La desnutrición crónica está también a la base de una lacra ancestral que no conseguimos erradicar.
El último informe de las Naciones Unidas sobre seguridad alimentaria y nutricional en América Latina y el Caribe, pone el acento en una obvia relación con frecuencia soslayada, aunque evidente por donde se la mire: “el estrecho vínculo entre la desigualdad económica y social y los mayores niveles de hambre, obesidad y malnutrición de las poblaciones más vulnerables”.
Esa desigualdad se suele asociar de inmediato con la población adulta, sus ingresos y condiciones de vida, aunque la primera pagana de ese desequilibrio es la niñez, especialmente cuando es víctima de una condena que la marcará por el resto de su vida: la desnutrición crónica. Cada frágil humanidad afectada por ella corre el riesgo de desarrollar 40% menos su potencial cerebral y su capacidad funcional. Repercutirá en menores logros a lo largo de su experiencia educativa (si la llega a tener), para prolongarse en una cadena de adversidades que van de la desocupación al empleo o condiciones de vida precarias, incluyendo el estigma de la discriminación.
Y, aunque pareciera que todo tiene que ver con la ingesta de nutrientes como la vitamina A, ácido fólico, yodo, proteínas o hierro; la verdad es que la desnutrición crónica está estrechamente relacionada con la disponibilidad de agua potable, cuya falta ocasiona diarreas recurrentes que terminan siendo fatales para el niño o niña frágil, y el estímulo a prácticas nutricionales y de salud como la promoción de la lactancia materna, entre otras.
Es pues un asunto directamente relacionado con el desarrollo social y la responsabilidad gubernamental, que ha dejado sobre todo de lado a las comunidades rurales más vulnerables y, en especial, a las poblaciones indígenas.
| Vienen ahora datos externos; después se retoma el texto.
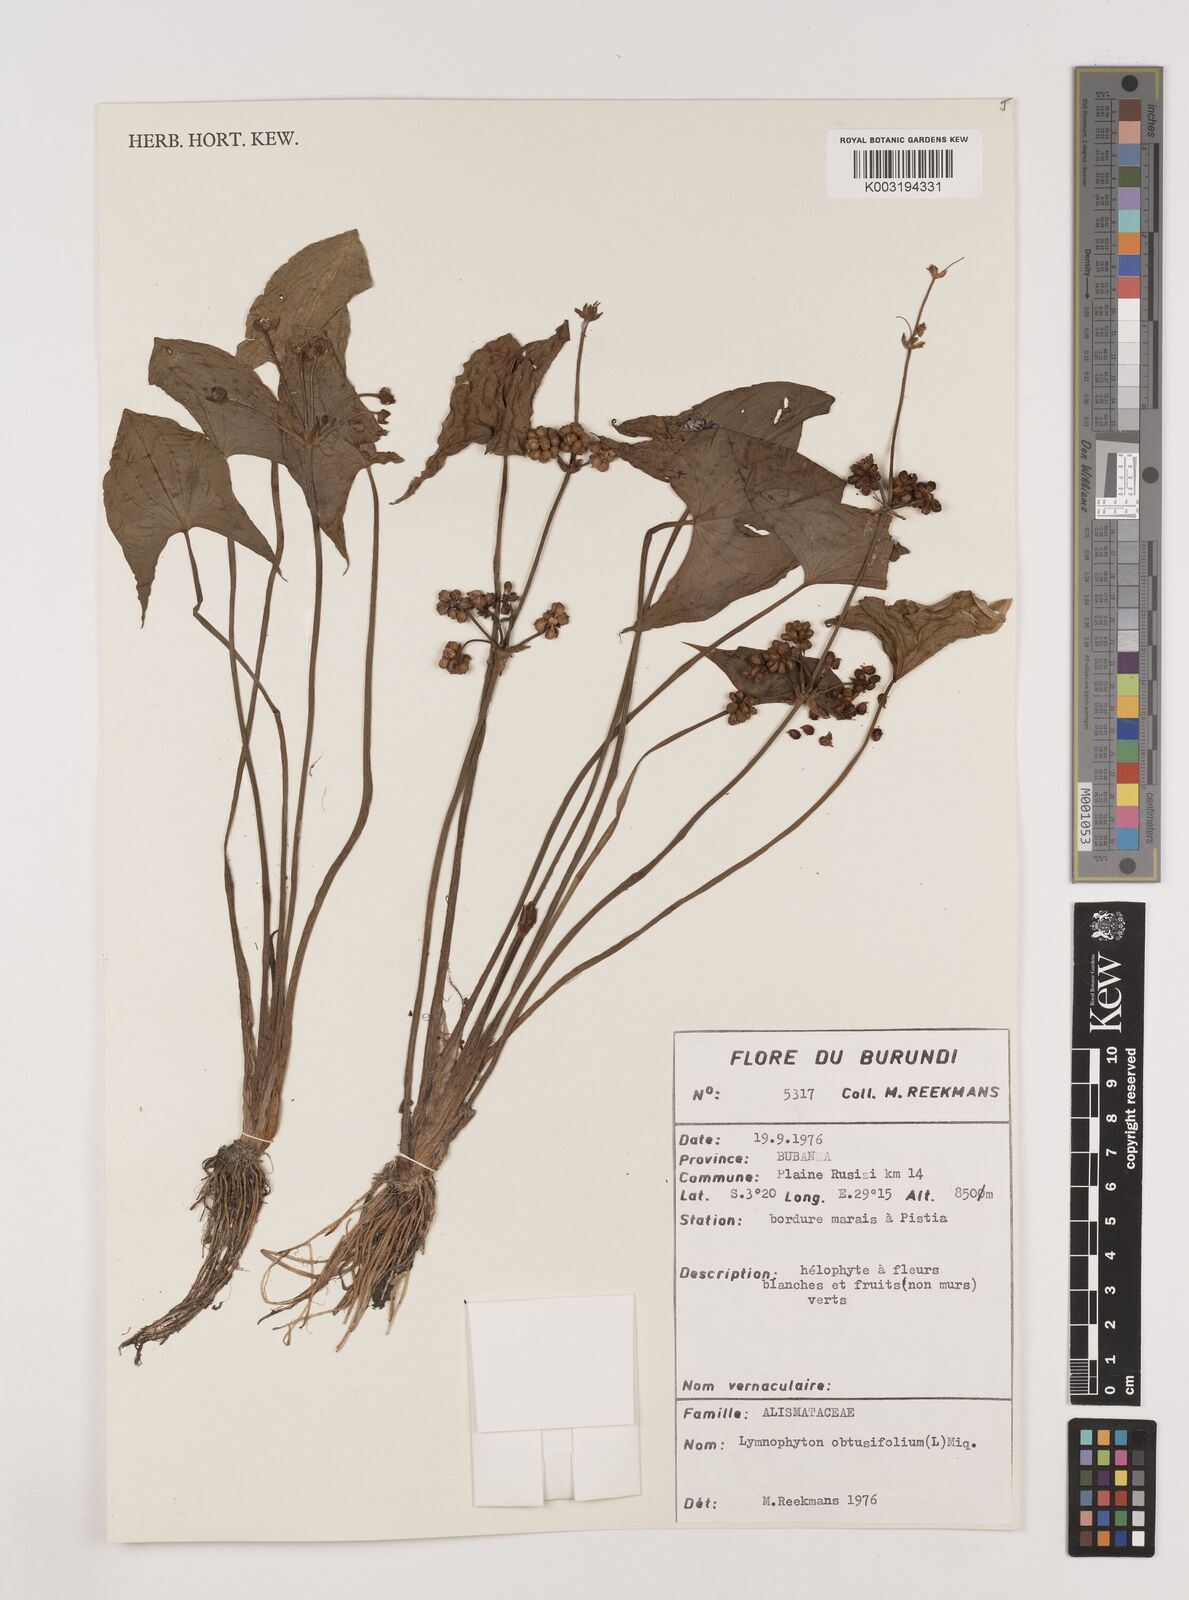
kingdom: Plantae
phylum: Tracheophyta
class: Liliopsida
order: Alismatales
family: Alismataceae
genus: Limnophyton
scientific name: Limnophyton obtusifolium
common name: Arrow head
La desnutrición crónica está también a la base de una lacra ancestral que no conseguimos erradicar y es la discriminación que afecta a nuestras poblaciones indígenas, especialmente en los países donde su importancia es mayor. Muchas de las imágenes y creencias que la descalifican y segregan como “ignorante” e “incapaz”, desconocen los efectos nocivos de la desnutrición crónica en el desarrollo humano y menos aún la responsabilidad secular del Estado en su atención y eventual erradicación.
En el mundo la desnutrición crónica afecta a 150 millones de menores de 5 años, tres veces la población de Colombia. La comunidad internacional incluyó su erradicación en los Objetivos de Desarrollo Sostenible al 2030 y el reto está planteado para dentro de 11 años.
Rescatando una de las repercusiones positivas de la Cumbre Mundial en Favor de la Infancia, realizada en 1990, es preciso señalar que en el curso de los últimos 29 años la desnutrición crónica en nuestra región se ha reducido 40% en promedio.
De lo ocurrido en décadas recientes se puede identificar en América Latina y el Caribe países como Chile que desde mucho antes de los 90s juntaron hondo conocimiento de su realidad nacional, decisión política firme, estrategia clara y medidas concretas para atacar frontalmente la desnutrición crónica y es hoy el país con mejores resultados en la región.
Están también países como México, Perú y República Dominicana donde, pese a que el problema subsiste, han reducido sus prevalencias en más de 60%, poniendo énfasis en las regiones más vulnerables. En Colombia esta disminución pasó del 13,2% en 2010 a 10,8% en 2015. Y, desde luego, los omisos y negligentes como Guatemala y Honduras que, pese a promesas reiteradas, compromisos suscritos y numerosos planes, tienen aún cifras inaceptables. El caso más inaceptable es el de Guatemala donde casi la mitad de la población menor de cinco años sigue presa de desnutrición crónica.
Sin embargo, hay que rescatar las señales positivas y apostar porque prevalecerá la apuesta en favor de la erradicación de la desnutrición crónica y la mayoría de los países de la región hará la tarea encomendada por uno de los importantes objetivos trazados al 2030.